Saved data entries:
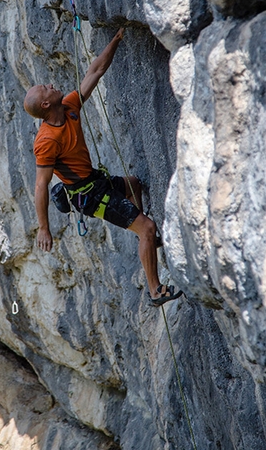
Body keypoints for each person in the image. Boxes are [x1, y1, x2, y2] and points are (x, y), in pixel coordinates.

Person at [23, 28, 182, 307]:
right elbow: (40, 185)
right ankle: (155, 291)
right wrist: (43, 228)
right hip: (90, 196)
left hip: (96, 181)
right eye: (45, 88)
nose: (49, 83)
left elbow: (95, 72)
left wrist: (116, 41)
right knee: (146, 227)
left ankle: (145, 237)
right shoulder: (46, 141)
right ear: (46, 104)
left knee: (133, 183)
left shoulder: (69, 107)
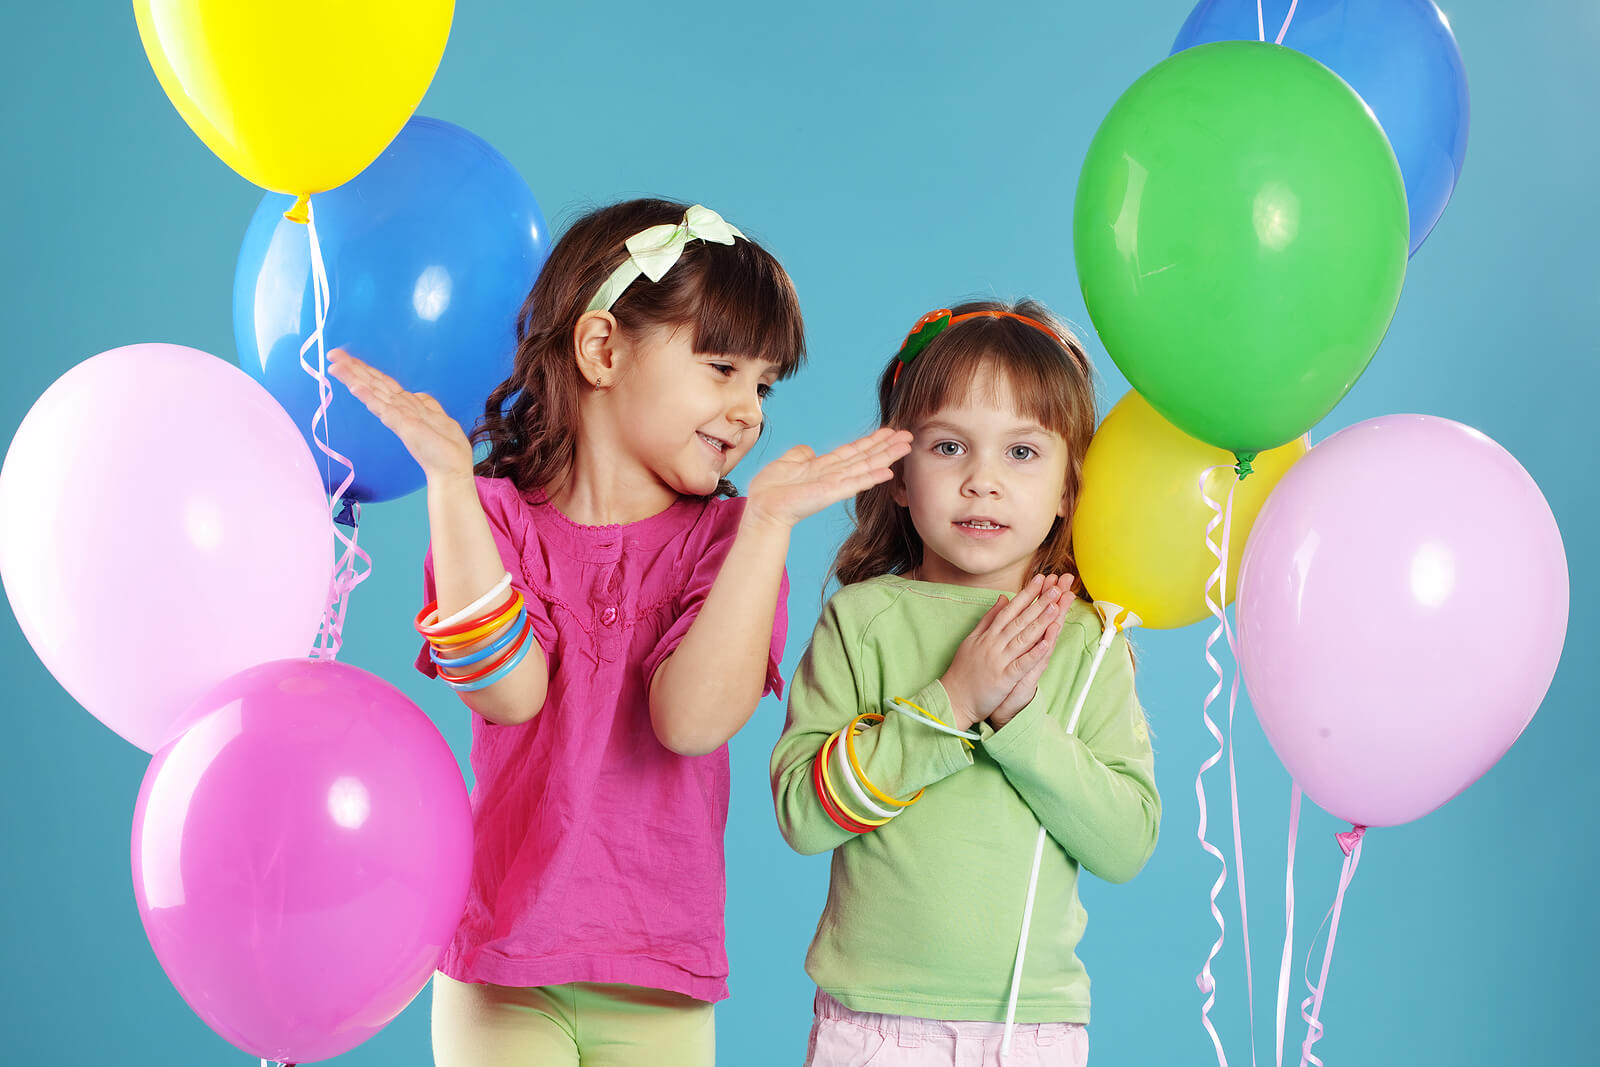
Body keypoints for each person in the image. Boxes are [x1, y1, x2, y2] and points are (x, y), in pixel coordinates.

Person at [329, 199, 911, 1067]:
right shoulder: (492, 520)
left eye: (763, 385)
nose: (748, 410)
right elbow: (507, 688)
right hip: (499, 969)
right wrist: (451, 486)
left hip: (658, 978)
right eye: (720, 367)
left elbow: (691, 719)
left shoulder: (730, 543)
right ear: (603, 350)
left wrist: (766, 526)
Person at [770, 300, 1161, 1066]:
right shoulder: (863, 621)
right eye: (949, 446)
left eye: (1022, 453)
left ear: (1068, 490)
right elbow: (803, 814)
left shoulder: (1087, 639)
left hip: (1033, 1029)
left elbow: (1126, 842)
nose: (982, 481)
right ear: (901, 479)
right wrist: (951, 702)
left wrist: (1019, 725)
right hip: (872, 1025)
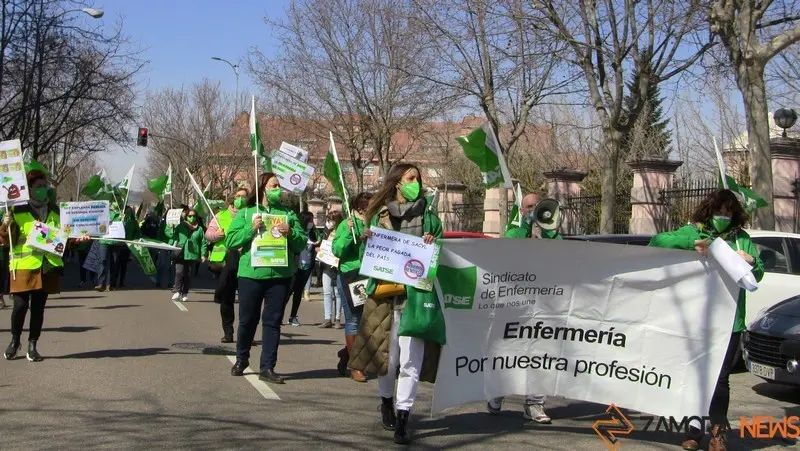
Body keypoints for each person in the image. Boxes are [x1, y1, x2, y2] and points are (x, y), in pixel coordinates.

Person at [649, 189, 763, 451]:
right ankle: (693, 431)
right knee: (696, 376)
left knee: (720, 380)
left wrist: (751, 261)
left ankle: (718, 434)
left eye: (728, 212)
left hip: (731, 322)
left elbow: (758, 274)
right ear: (708, 211)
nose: (723, 216)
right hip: (697, 321)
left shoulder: (741, 239)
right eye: (719, 211)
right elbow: (658, 242)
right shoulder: (694, 233)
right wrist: (693, 245)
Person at [349, 164, 443, 444]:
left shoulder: (429, 216)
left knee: (411, 362)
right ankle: (387, 401)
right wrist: (367, 242)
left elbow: (438, 254)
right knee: (388, 361)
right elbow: (370, 260)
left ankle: (404, 417)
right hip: (385, 297)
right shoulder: (379, 215)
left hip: (416, 297)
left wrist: (432, 242)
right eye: (411, 178)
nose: (417, 183)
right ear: (397, 183)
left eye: (418, 178)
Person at [1, 169, 90, 361]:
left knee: (38, 309)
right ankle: (15, 341)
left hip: (47, 267)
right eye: (39, 186)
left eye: (45, 186)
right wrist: (4, 225)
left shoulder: (55, 210)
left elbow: (63, 237)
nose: (43, 189)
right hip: (23, 267)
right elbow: (6, 240)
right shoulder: (17, 209)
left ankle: (33, 345)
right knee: (19, 306)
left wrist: (78, 239)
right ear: (30, 188)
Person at [226, 172, 307, 384]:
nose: (278, 189)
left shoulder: (288, 214)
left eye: (279, 186)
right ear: (263, 188)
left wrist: (292, 233)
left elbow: (301, 244)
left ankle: (267, 367)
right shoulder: (245, 213)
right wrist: (249, 229)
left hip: (279, 275)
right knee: (247, 320)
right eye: (274, 185)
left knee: (272, 322)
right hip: (251, 275)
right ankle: (242, 358)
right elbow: (231, 241)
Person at [487, 192, 560, 424]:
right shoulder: (514, 232)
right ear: (522, 209)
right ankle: (497, 393)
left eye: (536, 206)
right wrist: (524, 238)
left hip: (544, 303)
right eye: (528, 206)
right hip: (516, 303)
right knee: (511, 353)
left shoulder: (552, 234)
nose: (533, 210)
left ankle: (534, 404)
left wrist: (546, 236)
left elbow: (564, 254)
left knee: (541, 353)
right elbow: (505, 250)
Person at [332, 192, 373, 383]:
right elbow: (337, 250)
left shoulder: (374, 224)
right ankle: (356, 366)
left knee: (370, 322)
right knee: (354, 320)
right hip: (352, 276)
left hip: (370, 276)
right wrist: (349, 233)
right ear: (360, 207)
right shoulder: (346, 224)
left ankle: (346, 353)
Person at [206, 187, 249, 343]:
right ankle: (228, 332)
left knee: (247, 300)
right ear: (232, 198)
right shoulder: (221, 215)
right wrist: (216, 235)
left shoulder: (251, 214)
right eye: (238, 196)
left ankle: (246, 334)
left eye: (244, 197)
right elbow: (208, 234)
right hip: (225, 262)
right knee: (226, 298)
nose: (241, 199)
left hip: (245, 260)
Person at [285, 211, 319, 326]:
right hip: (295, 266)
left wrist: (317, 246)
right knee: (289, 291)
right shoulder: (297, 232)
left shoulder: (313, 233)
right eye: (310, 220)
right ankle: (278, 315)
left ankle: (293, 316)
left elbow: (316, 245)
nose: (311, 223)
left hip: (307, 266)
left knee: (299, 292)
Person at [169, 208, 207, 302]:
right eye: (190, 216)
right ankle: (177, 291)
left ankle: (185, 293)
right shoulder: (180, 226)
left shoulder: (199, 229)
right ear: (186, 217)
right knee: (179, 272)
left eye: (194, 216)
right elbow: (174, 238)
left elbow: (203, 243)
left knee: (188, 274)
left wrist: (203, 254)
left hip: (192, 255)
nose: (192, 217)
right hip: (180, 253)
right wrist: (169, 245)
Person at [318, 211, 343, 329]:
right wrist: (320, 250)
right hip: (326, 265)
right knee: (327, 291)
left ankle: (337, 318)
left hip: (338, 266)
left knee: (338, 293)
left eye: (331, 220)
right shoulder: (326, 232)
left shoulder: (342, 232)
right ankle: (327, 318)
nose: (328, 222)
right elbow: (323, 244)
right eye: (328, 220)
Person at [94, 201, 122, 292]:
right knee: (102, 261)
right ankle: (101, 283)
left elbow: (125, 227)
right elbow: (97, 222)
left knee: (114, 263)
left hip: (115, 242)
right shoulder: (103, 211)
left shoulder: (123, 212)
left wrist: (124, 221)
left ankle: (111, 284)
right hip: (104, 240)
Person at [113, 205, 140, 289]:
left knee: (121, 265)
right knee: (118, 265)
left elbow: (137, 233)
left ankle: (119, 282)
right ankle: (116, 282)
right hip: (120, 245)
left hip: (126, 246)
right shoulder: (121, 220)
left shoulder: (133, 222)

• [EXERCISE] The entries above need an exact copy without their pictures.

• [REPLY TO THE TASK]
Body keypoints for each person in the image. Boxes are [x1, y1, x2, y2] and points are (x, y), in pixel coordinates.

Person at [23, 28, 182, 307]:
right elbow: (40, 185)
right ankle: (155, 291)
right wrist: (43, 228)
right hip: (90, 196)
left hip: (96, 181)
right eye: (45, 88)
nose: (49, 83)
left elbow: (95, 72)
left wrist: (116, 41)
right knee: (146, 227)
left ankle: (145, 237)
right shoulder: (46, 141)
right ear: (46, 104)
left knee: (133, 183)
left shoulder: (69, 107)
Body keypoints for each person in the image. Boxes are [x1, y1, x2, y2] and points are (x, y), in pixel coordinates.

Person at [329, 199, 911, 1067]:
right shoulder: (492, 520)
left eye: (763, 385)
nose: (748, 410)
right elbow: (507, 688)
right hip: (499, 969)
right wrist: (451, 486)
left hip: (658, 978)
right eye: (720, 367)
left elbow: (691, 719)
left shoulder: (730, 543)
right ear: (603, 350)
left wrist: (766, 526)
Person at [770, 300, 1161, 1066]:
right shoulder: (863, 621)
right eye: (949, 446)
left eye: (1022, 453)
left ear: (1068, 490)
right elbow: (803, 814)
left shoulder: (1087, 639)
left hip: (1033, 1029)
left elbow: (1126, 842)
nose: (982, 481)
right ear: (901, 479)
right wrist: (951, 702)
left wrist: (1019, 725)
right hip: (872, 1025)
Body keypoints for each person in the image. Boxes are [x1, y1, x2, y2] and points are (x, y), in pixel coordinates.

Person at [649, 189, 763, 451]:
right ankle: (693, 431)
right knee: (696, 376)
left knee: (720, 380)
left wrist: (751, 261)
left ankle: (718, 434)
left eye: (728, 212)
left hip: (731, 322)
left elbow: (758, 274)
right ear: (708, 211)
nose: (723, 216)
right hip: (697, 321)
left shoulder: (741, 239)
right eye: (719, 211)
right elbow: (658, 242)
right shoulder: (694, 233)
right wrist: (693, 245)
Person at [349, 164, 443, 444]:
left shoulder: (429, 216)
left knee: (411, 362)
right ankle: (387, 401)
right wrist: (367, 242)
left elbow: (438, 254)
right knee: (388, 361)
right elbow: (370, 260)
left ankle: (404, 417)
right hip: (385, 297)
right shoulder: (379, 215)
left hip: (416, 297)
left wrist: (432, 242)
right eye: (411, 178)
nose: (417, 183)
right ear: (397, 183)
left eye: (418, 178)
Person at [1, 169, 90, 361]:
left knee: (38, 309)
right ankle: (15, 341)
left hip: (47, 267)
right eye: (39, 186)
left eye: (45, 186)
right wrist: (4, 225)
left shoulder: (55, 210)
left elbow: (63, 237)
nose: (43, 189)
right hip: (23, 267)
right elbow: (6, 240)
right shoulder: (17, 209)
left ankle: (33, 345)
right knee: (19, 306)
left wrist: (78, 239)
right ear: (30, 188)
Person at [226, 172, 307, 384]:
nose: (278, 189)
left shoulder: (288, 214)
left eye: (279, 186)
right ear: (263, 188)
left wrist: (292, 233)
left elbow: (301, 244)
left ankle: (267, 367)
right shoulder: (245, 213)
right wrist: (249, 229)
left hip: (279, 275)
right knee: (247, 320)
right eye: (274, 185)
left knee: (272, 322)
right hip: (251, 275)
right ankle: (242, 358)
right elbow: (231, 241)
Person at [487, 192, 560, 424]:
right shoulder: (514, 232)
right ear: (522, 209)
right ankle: (497, 393)
left eye: (536, 206)
right wrist: (524, 238)
left hip: (544, 303)
right eye: (528, 206)
right hip: (516, 303)
right knee: (511, 353)
left shoulder: (552, 234)
nose: (533, 210)
left ankle: (534, 404)
left wrist: (546, 236)
left elbow: (564, 254)
left knee: (541, 353)
right elbow: (505, 250)
Person at [332, 192, 373, 383]:
right elbow: (337, 250)
left shoulder: (374, 224)
right ankle: (356, 366)
left knee: (370, 322)
right knee: (354, 320)
right hip: (352, 276)
left hip: (370, 276)
right wrist: (349, 233)
right ear: (360, 207)
right shoulder: (346, 224)
left ankle: (346, 353)
Person at [206, 187, 249, 343]:
right ankle: (228, 332)
left knee: (247, 300)
right ear: (232, 198)
right shoulder: (221, 215)
right wrist: (216, 235)
left shoulder: (251, 214)
right eye: (238, 196)
left ankle: (246, 334)
left eye: (244, 197)
right elbow: (208, 234)
right hip: (225, 262)
right knee: (226, 298)
nose: (241, 199)
left hip: (245, 260)
Person at [285, 211, 319, 326]:
right hip: (295, 266)
left wrist: (317, 246)
right knee: (289, 291)
right shoulder: (297, 232)
left shoulder: (313, 233)
right eye: (310, 220)
right ankle: (278, 315)
left ankle: (293, 316)
left elbow: (316, 245)
nose: (311, 223)
left hip: (307, 266)
left knee: (299, 292)
Person at [169, 208, 207, 302]:
right eye: (190, 216)
right ankle: (177, 291)
left ankle: (185, 293)
right shoulder: (180, 226)
left shoulder: (199, 229)
right ear: (186, 217)
right knee: (179, 272)
left eye: (194, 216)
right elbow: (174, 238)
left elbow: (203, 243)
left knee: (188, 274)
left wrist: (203, 254)
left hip: (192, 255)
nose: (192, 217)
right hip: (180, 253)
right wrist: (169, 245)
Person at [318, 211, 343, 329]:
right wrist: (320, 250)
right hip: (326, 265)
right knee: (327, 291)
left ankle: (337, 318)
left hip: (338, 266)
left knee: (338, 293)
left eye: (331, 220)
right shoulder: (326, 232)
left shoulder: (342, 232)
right ankle: (327, 318)
nose: (328, 222)
right elbow: (323, 244)
right eye: (328, 220)
Person at [94, 201, 122, 292]:
right knee: (102, 261)
right ankle: (101, 283)
left elbow: (125, 227)
right elbow: (97, 222)
left knee: (114, 263)
left hip: (115, 242)
right shoulder: (103, 211)
left shoulder: (123, 212)
left wrist: (124, 221)
left ankle: (111, 284)
right hip: (104, 240)
Person at [113, 205, 140, 289]:
left knee: (121, 265)
right knee: (118, 265)
left elbow: (137, 233)
left ankle: (119, 282)
right ankle: (116, 282)
right hip: (120, 245)
left hip: (126, 246)
right shoulder: (121, 220)
left shoulder: (133, 222)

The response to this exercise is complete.